3. Metaprofile analysis of RNAPII distribution (median reads count, PAR‐CLIP data) around tRNA genes. Genomic regions were aligned on the transcription start sites (top) or the transcription termination site (bottom) and the plots combined as for centromeres. A scheme of tRNA genes and associated factors is shown on the top of the plots. The 5′–3′ direction is indicated by a black arrow for each plot. Note that reads in the body of tRNAs have been removed because representing contamination from mature tRNAs (Schaughency et al, 2014).

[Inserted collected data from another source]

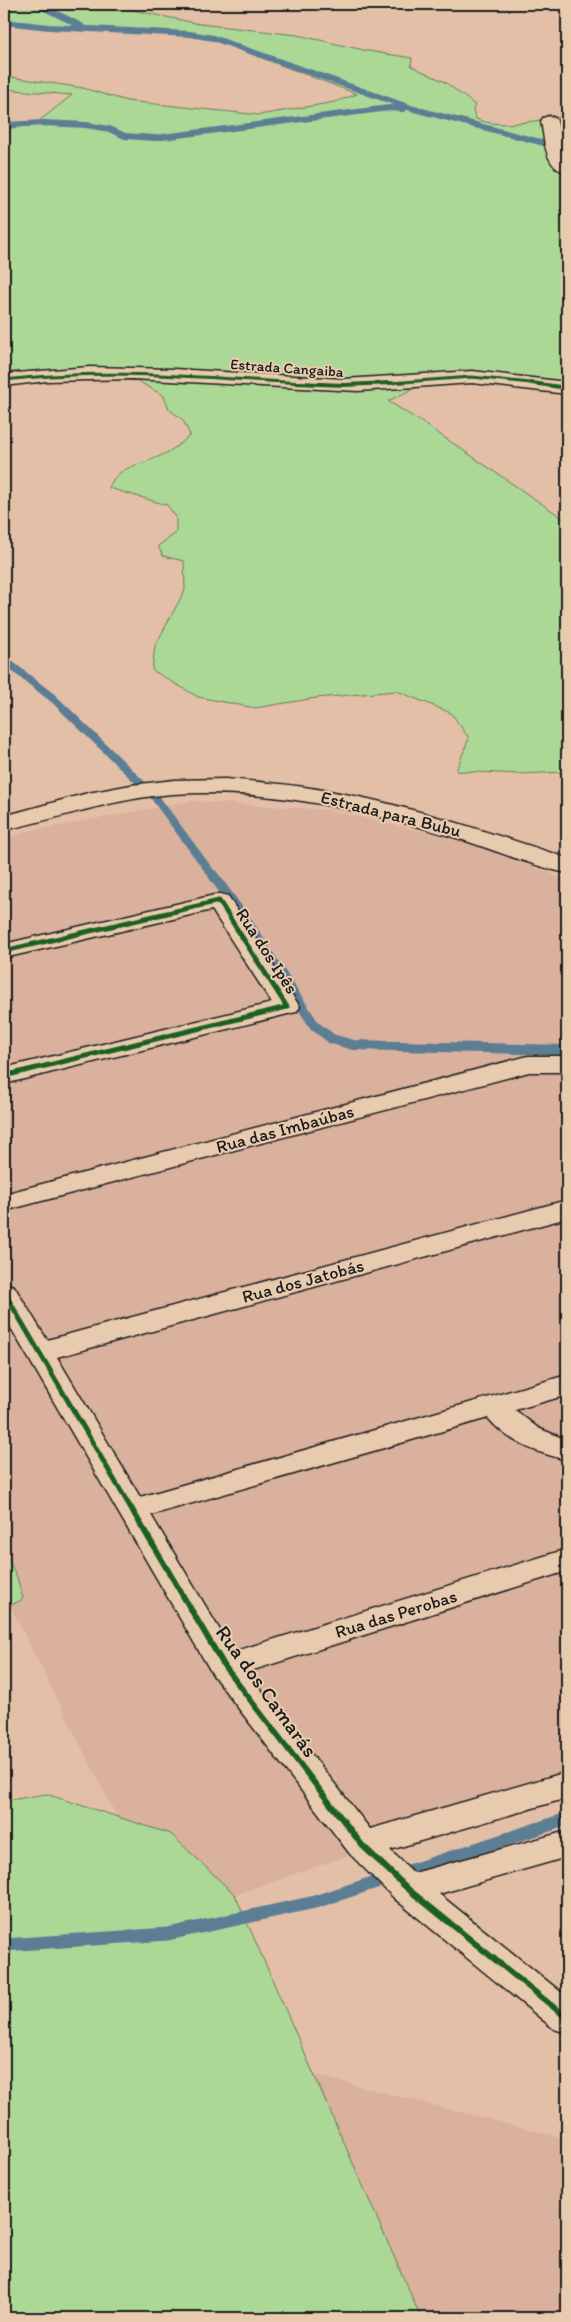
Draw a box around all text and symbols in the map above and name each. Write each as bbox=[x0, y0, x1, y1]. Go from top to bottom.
street label: Estrada Cangaiba bbox=[230, 355, 345, 381]
street label: Estrada para Bubu bbox=[319, 786, 463, 842]
street label: Rua dos Ipês bbox=[231, 904, 303, 998]
street label: Rua das Imbaúbas bbox=[214, 1100, 356, 1158]
street label: Rua dos Jatobás bbox=[240, 1254, 366, 1308]
street label: Rua das Perobas bbox=[332, 1585, 460, 1643]
street label: Rua dos Camarás bbox=[211, 1620, 323, 1762]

4. Snapshot of RNAPII distribution around tC(GCA)B. The profiles in wt cells grown at 30°C and 37°C have been shown as duplicates, as only minor differences are observed. Roadblock peaks are indicated by red arrows. The footprints of TFIIIB and TFIIIC (Nagarajavel et al, 2013) are shown for comparison. The direction of transcription is indicated by cyan arrows. Reads in the body of tRNAs are from contaminating tRNAs and should not be considered as bona fide RNAPII CRAC signals.

5. RNAPII CRAC profile around the gene coding for 5S rRNA (RDN5) in wt cells at 30°C and 37°C as in (D). Roadblock peaks are indicated by red arrows. The footprints of TFIIIB and TFIIIC are shown. A scheme of the gene and the factors bound is shown in the top of the figure. As for tRNAs, the strong signal in the body of the gene should not be considered as a bona fide RNAPII signal, but contaminating 5S RNA.

Figure EV4. Snapshots showing the RNAPII CRAC signal around representative centromeres

1. A–E

   The structure of each centromere is schematically shown on top and reported, scaled, on the tracks. In (A, B), both strands are shown and the direction of transcription is indicated by a green arrow. In (C–E), only one strand is shown as no significant levels of transcription could be detected on the other strand. RNAPII CRAC tracks derived from rna15‐1 cells are shown at the permissive and non‐permissive temperature to illustrate the effect of increased readthrough transcription at convergent genes, which leads to the accumulation of RNAPII signal at the roadblock.

Figure EV5. Metasite analysis of RNA 3′ ends around centromeres and tRNAs

1. A–D

   Aggregate plots showing the distribution of RNA 3′ ends around centromeres and tRNAs in wt and rrp6∆ cells to detect unstable RNAs. The orientation of centromeres and tRNA relative to transcription is shown by schematic drawings. Note the presence of 3′ ends peaks indicating the occurrence of transcription termination at sites of RB.